■ **EXERCISE REQUIREMENTS**
Lay out the listing below as a JSON list of strings, one string for each line, and leave out the blank lines.

■ **DATA FOR PROCESSING**
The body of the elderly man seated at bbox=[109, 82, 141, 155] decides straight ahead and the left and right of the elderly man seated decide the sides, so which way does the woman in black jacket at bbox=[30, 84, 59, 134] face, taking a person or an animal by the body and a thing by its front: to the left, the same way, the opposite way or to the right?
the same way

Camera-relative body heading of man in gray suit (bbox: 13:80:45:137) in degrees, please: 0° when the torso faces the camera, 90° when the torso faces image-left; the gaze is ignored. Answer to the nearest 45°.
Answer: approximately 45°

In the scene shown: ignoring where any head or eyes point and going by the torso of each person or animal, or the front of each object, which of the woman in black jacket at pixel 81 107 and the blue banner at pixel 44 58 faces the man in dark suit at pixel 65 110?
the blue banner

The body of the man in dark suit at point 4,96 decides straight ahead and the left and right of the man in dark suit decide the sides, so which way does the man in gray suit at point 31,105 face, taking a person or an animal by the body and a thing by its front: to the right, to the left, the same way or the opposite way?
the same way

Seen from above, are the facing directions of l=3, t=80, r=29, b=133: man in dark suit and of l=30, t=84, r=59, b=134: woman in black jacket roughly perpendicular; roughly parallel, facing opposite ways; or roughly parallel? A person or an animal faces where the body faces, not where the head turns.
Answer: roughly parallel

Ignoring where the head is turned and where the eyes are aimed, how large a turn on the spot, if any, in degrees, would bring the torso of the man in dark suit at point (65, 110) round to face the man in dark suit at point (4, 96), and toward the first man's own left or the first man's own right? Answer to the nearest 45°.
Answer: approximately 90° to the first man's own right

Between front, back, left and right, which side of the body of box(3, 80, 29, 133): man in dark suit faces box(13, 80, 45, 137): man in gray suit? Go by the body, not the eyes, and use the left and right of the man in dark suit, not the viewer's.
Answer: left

■ **SOLUTION TO THIS TASK**
[
  "The body of the elderly man seated at bbox=[109, 82, 141, 155] decides straight ahead and the left and right of the elderly man seated decide the sides, so which way does the woman in black jacket at bbox=[30, 84, 59, 134] face, taking a person or an animal by the body and a thing by its front: to the left, the same way, the opposite way or to the right?",
  "the same way",
  "Camera-relative body heading of man in gray suit (bbox: 13:80:45:137) in degrees, please: 0° when the torso faces the camera, 90° when the torso faces image-left; the gaze is ignored. Answer to the nearest 45°.",
  "Answer: approximately 45°",
  "In the scene shown: ignoring where any head or eyes point and going by the torso of each person or animal, or the front of each object, which of the woman in black jacket at pixel 81 107 and the blue banner at pixel 44 58 faces the man in dark suit at pixel 65 110?",
  "the blue banner",
  "The body of the man in dark suit at point 4,96 decides straight ahead and the left and right of the man in dark suit decide the sides, so which way does the man in gray suit at point 31,105 face, taking a person or an animal by the body and a thing by its front: to the right, to the left, the same way or the opposite way?",
  "the same way",
  "Seen from above, are the facing directions of l=3, t=80, r=29, b=133: man in dark suit and of l=30, t=84, r=59, b=134: woman in black jacket roughly perpendicular; roughly parallel, facing opposite ways; or roughly parallel? A person or an animal faces where the body faces, not where the head turns.",
  "Answer: roughly parallel",
  "Ignoring where the head is turned and where the eyes are aimed, how large a turn on the spot, if any, in degrees, would bring the torso of the man in dark suit at point (65, 110) round to face the man in dark suit at point (4, 96), and toward the first man's own left or the first man's own right? Answer to the nearest 45°.",
  "Answer: approximately 90° to the first man's own right",
  "Between front, back, left and right, which side of the body of box(3, 80, 29, 133): man in dark suit faces box(13, 80, 45, 137): man in gray suit? Go by the body, not the eyes, and use the left and right of the man in dark suit, not the viewer's.",
  "Answer: left"
]